Now that’s a pretty impressive line up of shoes, vegheads. And there are plenty more at the site to ogle over. These shoes are all hand made in Italy with no little kids involved in the production whatsoever. TSV likes that a lot!

So what does all this high fashion sweetness cost the prettyboy vegan? Well, style and craftsmanship don’t come cheap. There’s a reason those D & G loafers cost 6 bills, kiddos. Here we go, at Amazon they’ll run you between $275 and $300.  Ok, ok, I know that seems like a shitload of money to spend on a pair of shoes. And TSV agrees, it is.  But this is different. If you play amongst the big boys, you have to look the part and these shoes certainly allow for that. Besides, those $700 Ferragamo’s will pale in comparison at twice the price. Plus they’re leather, so there.

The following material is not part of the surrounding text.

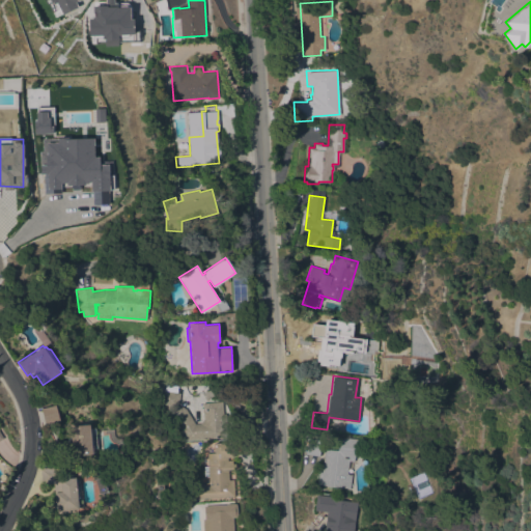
[(202,402),(222,401),(223,413),(226,413),(227,438),(182,440),(180,428),(166,406),(164,407),(161,407),(163,390),(180,393),(178,406),(183,407),(184,409),(185,408),(195,423),(200,423),(203,419),(202,402)]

If you need a fabulistic, high fashionisto shoe, you got it. If your vegan life doesn’t take you to power lunches in Manhattan, save some dough and buy any of the other stylin’ dress shoes The Stylish One has blogged about in the past. Whatever you do, Vegan Nation, please get at least two pairs of shoes that will make carnie skin wearing men feel like they’re missing the hottest new wave in fashion: ethical shoes.

Not much to say about today’s VegNews Celeb of the Day other than she’s one of the most annoying people on the planet. May I present her bitchiness herself, Ms. Rachael Ray.

And some how, she keeps going. I guess if you can make baby lamb burgers in 30 seconds, you deserve to be a major celebrity!